Year to date through the end of September, the dollar index, representing the value of the U.S. dollar vs. a trade-weighted basket of foreign currencies, closed near 77 (a discount of 23% to 100, or parity, with the basket), registering a 6-percentage-point fall from the 83 level at the end of 2006, and equal to the forecasted average value of the dollar for all of 2007, according to Standard & Poor's Chief Economist David Wyss. He predicts the dollar will fall further in the year ahead, averaging 71 in 2008 and bottoming at 68 in 2011.
For American tourists venturing abroad, that's not good news. For U.S. exporters, however, that's very good news. Indeed, Wyss expects U.S. exports to rise 9.5% in 2008, as compared with the projected gain of 7.3% in 2007. Exports should increase another 8.4% in 2009, says Wyss, which could aid earnings per share for U.S. multinationals that don't hedge their currency exposure.
Specifically, S&P Index Services estimates that 45% of 2006 sales for companies in the S&P 500-stock index came from overseas (using the 236 member firms that provided global revenue breakdowns). This figure is up substantially from the 32% estimated in 2001. Companies in the S&P 500 Energy and Information Technology sectors showed the greatest overseas revenue exposure at 56% each, followed closely by the Consumer Staples group at 47%. The sectors with the least exposure included Financials at 30% and Consumer Discretionary at 32%. No data was available for companies in the S&P 500 Telecommunications Services group.
Investors might wonder whether the price changes of these standout sectors were helped or hurt by a falling dollar. In other words, have the S&P 500 and its sectors and subindustries showed any strong correlation with movements in the dollar?
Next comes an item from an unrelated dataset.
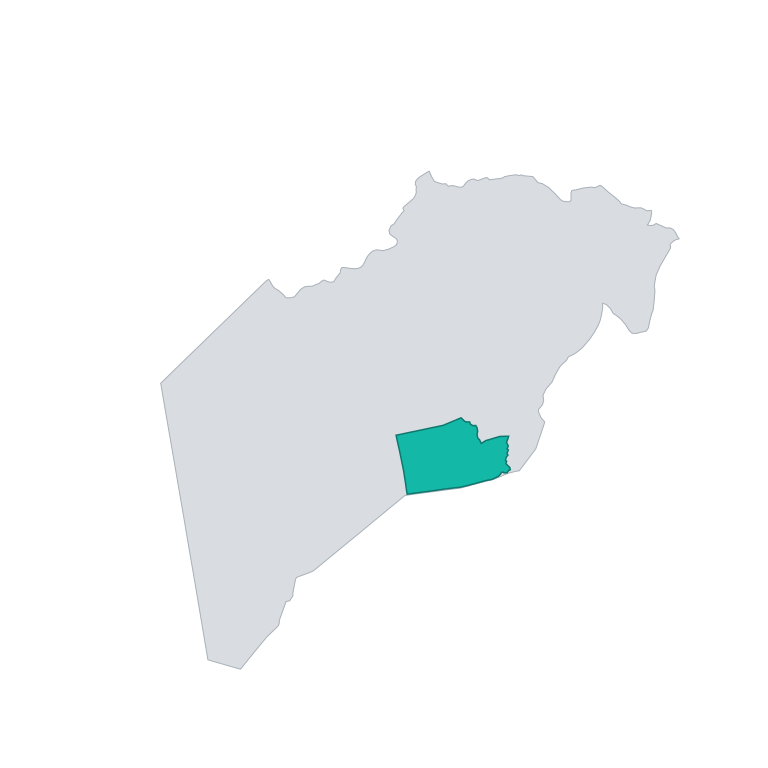 Nord Kanem, Kanem, Chad shown in context, rotated 227°
{"feature_id": "50815135B74780249962770", "entity_name": "Nord Kanem", "entity_type": "district", "adm_level": 2, "iso_a3": "TCD", "parent_name": "Chad", "parent_adm1": "Kanem", "projection": "equal_earth", "projection_center": [14.386, 15.416], "detail": "fine", "context": "in_parent", "style": "filled", "palette": "teal", "viewbox_px": 768, "rotation_deg": 227, "n_neighbors": 0, "source": "geoboundaries", "source_scale": "gbopen_adm2", "svg_char_len": 6190}
<svg xmlns="http://www.w3.org/2000/svg" viewBox="0 0 768 768"><g transform="rotate(227 384 384)"><path d="M536.8,221.2L537.2,238.7L537.6,256.3L537.9,273.9L538.3,291.5L538.6,309.1L538.9,326.8L539.3,344.5L539.6,362.2L539.7,368.0L539.3,370.4L539.2,370.7L538.6,371.1L531.6,369.4L528.5,369.4L524.2,370.7L517.9,371.3L513.8,371.1L511.0,374.2L508.8,377.9L510.0,386.7L509.8,389.6L509.0,392.6L507.1,395.2L505.2,397.3L504.1,399.1L502.7,403.1L501.7,405.0L501.8,407.5L501.5,410.1L500.3,411.5L497.4,412.5L495.5,413.7L494.0,415.6L493.0,417.0L493.6,418.8L494.3,421.3L494.8,425.3L495.1,427.6L496.6,429.5L497.5,430.8L497.8,432.5L497.0,433.8L493.4,436.7L492.0,437.8L490.4,439.2L489.7,439.8L487.1,442.5L485.8,444.9L485.2,446.9L485.3,449.7L486.7,453.8L488.2,457.4L488.8,460.0L489.1,462.9L489.0,465.7L488.3,468.1L487.0,470.3L482.1,474.3L479.7,478.8L477.8,484.3L477.3,487.2L477.9,489.2L478.9,490.9L480.4,491.7L482.6,492.0L486.1,491.1L489.5,490.5L493.0,492.4L494.9,497.0L494.2,500.3L495.6,506.4L496.9,513.7L496.9,516.2L497.4,517.1L499.6,517.6L500.1,519.3L499.5,532.1L500.6,535.7L502.1,538.3L503.8,539.6L505.5,541.3L506.4,542.5L508.3,542.8L510.6,545.2L511.2,548.3L511.1,551.3L509.9,557.8L508.9,562.2L507.6,561.9L505.0,560.8L501.8,559.9L497.9,559.1L494.2,560.9L490.3,563.2L489.0,565.0L487.9,566.0L486.2,565.8L484.5,566.1L483.7,567.7L482.2,569.6L476.5,573.3L475.3,574.7L474.6,576.1L474.6,577.6L475.2,580.6L475.2,584.4L474.0,587.5L472.5,589.6L470.8,590.4L469.4,590.8L468.5,592.1L465.5,599.1L464.2,600.4L461.6,600.2L454.0,610.7L453.3,613.8L450.6,618.2L447.1,623.1L443.9,625.4L443.7,626.3L442.9,627.3L440.9,628.3L434.2,634.3L426.2,634.0L422.6,636.4L419.2,637.4L414.1,638.6L412.6,638.5L406.1,638.9L398.5,638.8L395.6,639.6L392.8,641.9L390.8,643.9L390.5,644.5L390.8,645.4L390.7,646.0L396.1,650.9L397.4,653.3L396.1,655.6L395.5,655.9L395.4,656.1L394.5,657.9L391.4,663.4L386.7,669.9L384.3,671.7L383.3,673.0L382.1,677.3L381.2,677.9L378.0,678.4L371.5,678.9L362.6,680.3L357.2,680.8L353.9,680.4L349.2,683.4L347.5,684.1L346.5,684.4L341.8,687.3L338.0,691.7L336.6,692.6L331.2,694.5L329.0,697.6L328.0,697.8L324.5,693.8L322.1,690.1L320.9,686.3L320.8,685.1L320.1,685.4L318.2,687.0L316.6,688.9L315.8,692.5L310.2,694.9L305.4,697.0L303.2,699.6L299.8,700.9L295.5,700.4L292.2,699.3L288.9,698.9L290.5,695.7L291.1,693.2L291.2,690.3L291.0,688.3L289.0,687.3L287.8,685.7L285.0,676.3L282.1,666.7L278.0,657.2L273.5,651.2L270.3,647.5L269.3,647.1L267.6,645.9L266.5,644.8L260.6,638.4L254.5,631.2L253.0,627.9L249.9,623.0L246.5,618.0L244.7,615.7L243.9,611.6L246.3,607.8L248.8,603.1L251.9,600.0L255.9,599.8L262.5,601.1L269.6,601.5L276.6,600.5L278.4,599.9L280.2,599.9L284.0,601.0L290.6,600.8L294.0,598.9L290.3,595.6L286.4,590.5L282.7,584.8L280.4,579.7L278.4,573.1L276.5,565.0L275.3,554.4L275.5,548.5L276.1,544.2L278.1,537.3L276.7,533.2L277.0,529.9L276.8,525.1L276.2,522.6L273.6,514.5L273.1,513.7L270.8,508.1L269.8,498.8L267.3,492.6L263.2,489.7L260.8,486.0L260.0,479.7L258.4,478.0L251.9,475.8L246.6,475.7L242.6,468.5L237.6,459.3L233.0,450.7L230.0,433.6L228.3,423.7L230.3,420.8L234.1,413.8L239.0,400.4L250.0,379.8L255.6,369.2L266.8,353.5L280.5,334.2L288.2,323.3L289.4,303.5L290.7,282.6L291.6,266.8L292.8,248.2L293.8,232.6L294.5,221.2L295.5,205.2L296.4,202.1L301.7,189.5L302.2,187.8L301.2,185.7L293.5,175.1L291.1,172.7L289.8,167.2L291.7,164.0L282.5,146.2L280.3,144.0L279.3,141.8L279.1,138.6L279.0,126.3L276.5,107.0L273.3,84.5L283.9,78.1L292.0,73.3L302.3,67.1L311.9,73.4L325.8,82.6L339.7,91.8L353.7,101.0L367.6,110.2L381.6,119.4L395.7,128.6L409.7,137.8L423.7,147.1L437.8,156.3L451.9,165.5L466.0,174.8L480.2,184.1L494.3,193.3L508.5,202.6L522.7,211.9L536.8,221.2Z" fill="#d9dde1" stroke="#a8b0b8" stroke-width="1"/><path d="M334.3,355.5L334.2,355.4L324.2,349.6L306.6,338.8L301.8,335.5L296.6,332.0L291.4,328.3L289.3,326.9L287.6,325.8L285.0,329.5L284.5,330.2L284.0,331.0L283.9,331.1L282.9,332.5L282.3,333.2L282.2,333.4L281.9,333.8L281.8,334.0L281.4,334.6L281.1,335.0L280.7,335.6L280.1,336.4L279.8,336.9L278.3,338.9L277.1,340.6L274.5,344.2L274.4,344.3L274.2,344.6L273.0,346.4L271.9,347.9L271.8,348.1L271.7,348.3L269.3,351.6L268.9,352.3L268.7,352.6L268.3,353.1L267.6,354.1L266.8,355.3L266.5,355.8L265.2,357.6L264.1,358.9L263.8,359.3L263.6,359.7L263.5,359.9L263.1,360.4L263.1,360.5L262.7,361.1L262.3,361.6L262.0,362.0L261.1,363.1L260.8,363.5L260.7,363.7L260.6,363.9L260.2,364.5L259.9,364.8L259.6,365.2L258.1,367.2L257.9,367.6L257.7,367.8L257.0,368.7L256.3,369.7L256.2,369.9L256.1,370.0L255.3,371.5L254.4,372.9L254.3,373.1L254.1,373.5L253.9,373.8L253.8,374.2L253.8,374.3L253.6,374.5L253.1,375.3L253.0,375.5L252.9,375.6L251.8,377.5L251.7,377.7L251.7,377.8L251.5,378.2L251.3,378.6L251.1,379.0L250.8,379.6L250.2,380.7L249.4,382.1L249.0,382.9L248.4,384.1L248.2,384.4L248.1,384.7L247.9,385.1L247.8,385.4L247.7,385.5L247.4,385.9L247.3,386.1L246.2,388.2L246.2,388.3L245.8,389.0L245.5,389.5L245.3,390.0L245.1,390.4L245.0,390.5L244.9,390.6L244.8,390.9L244.8,391.0L244.6,391.3L244.1,392.2L243.8,392.8L243.4,393.5L243.0,394.1L242.9,394.3L242.7,394.4L242.7,394.6L242.5,394.9L242.3,395.2L242.0,395.6L241.9,395.8L240.9,397.3L240.7,397.6L240.6,397.8L240.4,398.5L240.3,398.9L240.2,399.1L240.1,399.3L239.9,399.8L239.7,400.8L239.6,401.0L238.7,403.7L238.7,403.9L238.6,404.0L238.5,404.3L238.5,404.5L238.5,404.9L238.5,405.0L238.5,405.8L238.5,406.2L238.5,406.5L238.5,406.9L238.6,407.1L238.7,407.8L239.0,409.2L239.1,409.3L239.1,409.9L239.1,410.1L238.8,410.4L238.7,410.5L238.4,410.8L238.2,410.9L237.9,411.2L237.8,411.3L237.3,411.1L237.2,411.1L236.0,412.5L235.9,412.7L235.6,412.9L235.4,413.2L235.1,413.5L235.1,413.8L235.5,414.4L235.6,414.5L235.5,415.5L235.6,416.1L235.6,416.4L235.7,416.9L235.4,417.2L235.0,417.6L234.8,417.8L234.7,417.8L236.7,418.5L237.0,419.1L238.2,419.0L240.6,418.9L242.7,418.8L243.8,421.0L244.7,420.9L245.5,420.9L247.1,423.5L247.5,426.2L249.4,426.6L250.9,429.9L251.8,429.9L252.7,429.9L253.9,432.6L255.4,433.1L257.7,433.7L259.6,437.5L260.2,438.4L260.8,439.5L263.1,437.0L266.6,433.0L269.5,427.3L271.3,423.5L273.2,419.9L274.2,414.6L278.3,415.9L280.3,415.6L283.6,417.6L285.6,420.3L288.5,422.2L291.1,422.8L292.8,420.7L295.8,419.8L297.8,420.8L300.6,417.9L302.1,417.5L306.7,417.3L313.5,398.9L338.3,357.9L334.3,355.5Z" fill="#14b8a6" stroke="#0f766e" stroke-width="1.5"/></g></svg>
Since Dec. 31, 1989 (which is as far back as S&P 500 sector data extend), the monthly percentage change in the S&P 500 index posted a 0.03 correlation with the monthly change in the value of the trade-weighted dollar, indicating that the dollar and "500" had almost no correlation over this extended period.
Selecting five periods over the past 17 years of identifiable weakness in the dollar (6/91–8/92, 12/93–4/95, 7/98–10/98, 2/02–12/04, and 12/05–9/07), however, the correlation was more pronounced at –0.27, indicating that the market's rise during these periods was, at least partly, explained by the dollar's weakness, in our view.
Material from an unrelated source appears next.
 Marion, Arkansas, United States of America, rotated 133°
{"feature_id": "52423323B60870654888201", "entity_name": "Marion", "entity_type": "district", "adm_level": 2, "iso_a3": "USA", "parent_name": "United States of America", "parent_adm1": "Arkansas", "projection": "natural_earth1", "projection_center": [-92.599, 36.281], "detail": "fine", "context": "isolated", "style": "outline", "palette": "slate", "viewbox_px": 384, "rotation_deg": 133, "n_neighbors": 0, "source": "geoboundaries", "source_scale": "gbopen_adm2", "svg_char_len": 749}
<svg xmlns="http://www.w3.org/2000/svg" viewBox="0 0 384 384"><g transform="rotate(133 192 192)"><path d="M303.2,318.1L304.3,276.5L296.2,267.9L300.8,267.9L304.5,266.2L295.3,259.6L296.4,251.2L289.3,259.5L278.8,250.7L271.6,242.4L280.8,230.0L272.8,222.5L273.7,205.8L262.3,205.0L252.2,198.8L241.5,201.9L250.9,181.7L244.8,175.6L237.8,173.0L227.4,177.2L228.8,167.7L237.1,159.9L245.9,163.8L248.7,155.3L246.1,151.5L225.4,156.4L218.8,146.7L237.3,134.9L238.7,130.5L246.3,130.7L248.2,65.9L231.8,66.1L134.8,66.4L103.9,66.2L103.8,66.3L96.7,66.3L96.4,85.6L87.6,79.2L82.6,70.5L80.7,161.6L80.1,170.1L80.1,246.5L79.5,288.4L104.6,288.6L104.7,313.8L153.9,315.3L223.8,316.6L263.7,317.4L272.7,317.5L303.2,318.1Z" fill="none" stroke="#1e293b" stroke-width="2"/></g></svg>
In addition to the overall market showing an increase in correlation to the dollar during these selected periods, the S&P 500's growth and value components also saw more pronounced negative correlations, as each fell to or below –0.2 from a prior reading equal to or above zero. What's more, small-cap stocks (as seen in the Russell 2000 for 1990-94 and the S&P SmallCap 600 index since 1995), also showed rising negative correlations.
On a sector level, the results were fairly similar to those for the overall market. The correlation between monthly performances for S&P 500 sectors and the dollar since 1990 were highest for Financials and Consumer Discretionary (indicating a slightly positive correlation with the dollar—meaning as the dollar fell, so did they) and lowest for Energy. All other sector correlations appeared too small to be of consequence, in our opinion. Surprising, however, was Info Tech's relatively high correlation, in light of its large overseas revenue exposure.
During the selected periods, however, even though all 10 S&P 500 sectors registered negative correlations, the S&P 500 Energy, Utilities, Materials, Consumer Staples, and Industrials sectors showed the highest negative correlations, at –0.46, –0.34, –0.29, –0.21, and –0.21, respectively, while the Info Tech and Consumer Discretionary sectors registered the lowest correlations, at –0.07 and –0.08.
We think subindustry leadership corroborated sector-level patterns. Six of the eight S&P 500 subindustries with the highest negative correlations (Oil & Gas Drilling, Oil & Gas Exploration & Production, Oil & Gas Equipment & Services, Integrated Oil & Gas, Electric, and Gas Utilities) were from the Energy and Utilities sectors. Yet only 6 of 81 subindustries that participated in all five periods registered positive correlations, with three of these six coming from the S&P 500 Consumer Discretionary sector. Only three of the six had correlations that were above 0.10: Movies & Entertainment (0.14), Hotels & Cruise Lines (0.12), Office Services & Supplies (0.10).